Ian McKellen faced public scrutiny late last week after comments he made on the #QueerAF podcast, in which he claimed that alleged crimes perpetrated by actor Kevin Spacey and director Bryan Singer were the result of them having to live life as closeted gay men.
Given McKellen’s history of working with both Spacey and Singer and his joke that “I’m waiting for someone to accuse me of something,” the Oscar-nominated actor was criticized in multiple online venues, prompting a response from the man himself.
In a statement posted to social media this weekend, McKellen retracted those comments and apologized for what he said was a remark that was “clumsily expressed.” “I deeply regret my careless remarks and apologise unreservedly for any distress I caused,” McKellen wrote.

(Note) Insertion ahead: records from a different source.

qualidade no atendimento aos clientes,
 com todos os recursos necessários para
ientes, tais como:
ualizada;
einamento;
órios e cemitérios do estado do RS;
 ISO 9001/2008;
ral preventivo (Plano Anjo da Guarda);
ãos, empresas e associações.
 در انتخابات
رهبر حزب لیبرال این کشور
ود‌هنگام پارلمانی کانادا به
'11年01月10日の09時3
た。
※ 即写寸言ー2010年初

1/4 As part of an extended podcast recently, I suggested that if closeted people were instead open about their sexuality they wouldn’t abuse others. That, of course, is wrong. pic.twitter.com/9k6KLH2hx9
— Ian McKellen (@IanMcKellen) March 2, 2019
McKellen closed his post by stating, “When it comes to abuse by people in positions of power, the correct response is clear. The accusers must be heard and the accused given the opportunity to clear their names. If the accusations prove credible, the abuser’s access to power should be removed.”

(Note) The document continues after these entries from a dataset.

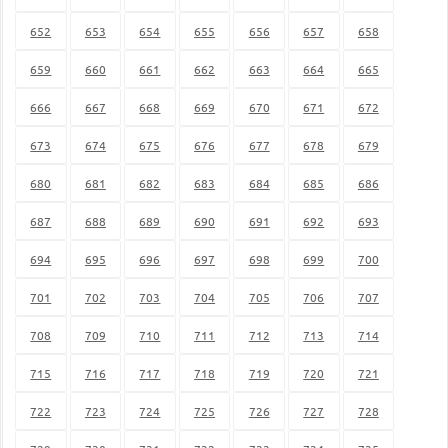
652
653
654
655
656
657
658
659
660
661
662
663
664
665
666
667
668
669
670
671
672
673
674
675
676
677
678
679
680
681
682
683
684
685
686
687
688
689
690
691
692
693
694
695
696
697
698
699
700
701
702
703
704
705
706
707
708
709
710
711
712
713
714
715
716
717
718
719
720
721
722
723
724
725
726
727
728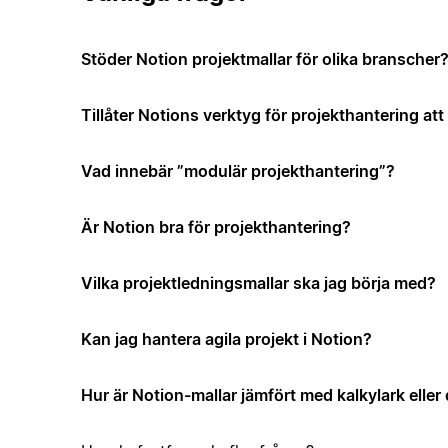
Stöder Notion projektmallar för olika branscher
Tillåter Notions verktyg för projekthantering a
Vad innebär ”modulär projekthantering”?
Är Notion bra för projekthantering?
Vilka projektledningsmallar ska jag börja med?
Kan jag hantera agila projekt i Notion?
Hur är Notion-mallar jämfört med kalkylark elle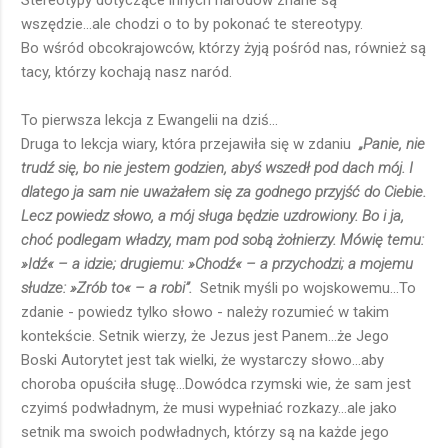
Stereotypy dotyczące innych narodów znane są
wszędzie...ale chodzi o to by pokonać te stereotypy.
Bo wśród obcokrajowców, którzy żyją pośród nas, również są
tacy, którzy kochają nasz naród.
To pierwsza lekcja z Ewangelii na dziś...
Druga to lekcja wiary, która przejawiła się w zdaniu
„Panie, nie
trudź się, bo nie jestem godzien, abyś wszedł pod dach mój. I
dlatego ja sam nie uważałem się za godnego przyjść do Ciebie.
Lecz powiedz słowo, a mój sługa będzie uzdrowiony. Bo i ja,
choć podlegam władzy, mam pod sobą żołnierzy. Mówię temu:
»Idź« – a idzie; drugiemu: »Chodź« – a przychodzi; a mojemu
słudze: »Zrób to« – a robi”.
Setnik myśli po wojskowemu...To
zdanie - powiedz tylko słowo - należy rozumieć w takim
kontekście. Setnik wierzy, że Jezus jest Panem...że Jego
Boski Autorytet jest tak wielki, że wystarczy słowo...aby
choroba opuściła sługę...Dowódca rzymski wie, że sam jest
czyimś podwładnym, że musi wypełniać rozkazy...ale jako
setnik ma swoich podwładnych, którzy są na każde jego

For a recent appearance in which McKellen speaks extensively about his own experiences dealing with being a young actor being forced to deny his own sexuality (and did not make a statement necessary of retraction), listen to his episode of “David Tennant Does a Podcast With…” from last month. The two actors also talk about the process of handling criticism and the loss of privacy that comes with particularly high-profile acting roles.
McKellen’s next film role is slated for this fall, when he’ll reteam with frequent collaborator Bill Condon for the film “The Good Liar,” in which he’ll play a con artist. The director/actor pairing previously worked together on “Gods and Monsters” and “Mr. Holmes.”